> _RECORDS SHOWN_:
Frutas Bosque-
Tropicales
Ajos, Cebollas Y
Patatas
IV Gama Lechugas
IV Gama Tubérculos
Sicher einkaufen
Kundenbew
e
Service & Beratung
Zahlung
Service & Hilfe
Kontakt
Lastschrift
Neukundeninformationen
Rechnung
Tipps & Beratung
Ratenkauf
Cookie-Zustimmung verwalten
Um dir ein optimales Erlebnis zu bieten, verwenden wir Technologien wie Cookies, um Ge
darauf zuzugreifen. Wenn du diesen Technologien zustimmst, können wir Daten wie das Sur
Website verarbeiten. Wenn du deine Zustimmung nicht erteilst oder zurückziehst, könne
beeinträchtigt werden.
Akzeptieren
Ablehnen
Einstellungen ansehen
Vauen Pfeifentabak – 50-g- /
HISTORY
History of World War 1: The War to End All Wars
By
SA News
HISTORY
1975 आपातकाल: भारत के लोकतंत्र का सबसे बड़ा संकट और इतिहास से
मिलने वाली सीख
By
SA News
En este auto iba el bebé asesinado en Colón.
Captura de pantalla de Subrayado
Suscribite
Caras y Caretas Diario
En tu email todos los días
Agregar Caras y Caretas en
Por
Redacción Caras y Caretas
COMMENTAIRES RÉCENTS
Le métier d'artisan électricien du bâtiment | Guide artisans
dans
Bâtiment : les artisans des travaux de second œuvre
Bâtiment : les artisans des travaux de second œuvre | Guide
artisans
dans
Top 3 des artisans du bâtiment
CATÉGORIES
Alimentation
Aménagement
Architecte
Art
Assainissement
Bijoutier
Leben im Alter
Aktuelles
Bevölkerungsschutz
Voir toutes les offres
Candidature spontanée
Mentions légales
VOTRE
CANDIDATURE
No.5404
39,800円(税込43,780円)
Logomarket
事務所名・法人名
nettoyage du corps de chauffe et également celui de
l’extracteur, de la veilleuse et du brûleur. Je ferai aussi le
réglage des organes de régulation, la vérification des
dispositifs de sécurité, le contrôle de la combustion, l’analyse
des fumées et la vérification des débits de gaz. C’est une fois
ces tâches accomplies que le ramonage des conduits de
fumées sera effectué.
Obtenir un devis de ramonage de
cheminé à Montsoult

> _REQUIREMENT_:
Starting at the first line of the records, print each line exactly, stopping after the line that contains "l’extracteur, de la".

> _YOUR RESPONSE_:
Frutas Bosque-
Tropicales
Ajos, Cebollas Y
Patatas
IV Gama Lechugas
IV Gama Tubérculos
Sicher einkaufen
Kundenbew
e
Service & Beratung
Zahlung
Service & Hilfe
Kontakt
Lastschrift
Neukundeninformationen
Rechnung
Tipps & Beratung
Ratenkauf
Cookie-Zustimmung verwalten
Um dir ein optimales Erlebnis zu bieten, verwenden wir Technologien wie Cookies, um Ge
darauf zuzugreifen. Wenn du diesen Technologien zustimmst, können wir Daten wie das Sur
Website verarbeiten. Wenn du deine Zustimmung nicht erteilst oder zurückziehst, könne
beeinträchtigt werden.
Akzeptieren
Ablehnen
Einstellungen ansehen
Vauen Pfeifentabak – 50-g- /
HISTORY
History of World War 1: The War to End All Wars
By
SA News
HISTORY
1975 आपातकाल: भारत के लोकतंत्र का सबसे बड़ा संकट और इतिहास से
मिलने वाली सीख
By
SA News
En este auto iba el bebé asesinado en Colón.
Captura de pantalla de Subrayado
Suscribite
Caras y Caretas Diario
En tu email todos los días
Agregar Caras y Caretas en
Por
Redacción Caras y Caretas
COMMENTAIRES RÉCENTS
Le métier d'artisan électricien du bâtiment | Guide artisans
dans
Bâtiment : les artisans des travaux de second œuvre
Bâtiment : les artisans des travaux de second œuvre | Guide
artisans
dans
Top 3 des artisans du bâtiment
CATÉGORIES
Alimentation
Aménagement
Architecte
Art
Assainissement
Bijoutier
Leben im Alter
Aktuelles
Bevölkerungsschutz
Voir toutes les offres
Candidature spontanée
Mentions légales
VOTRE
CANDIDATURE
No.5404
39,800円(税込43,780円)
Logomarket
事務所名・法人名
nettoyage du corps de chauffe et également celui de
l’extracteur, de la veilleuse et du brûleur. Je ferai aussi le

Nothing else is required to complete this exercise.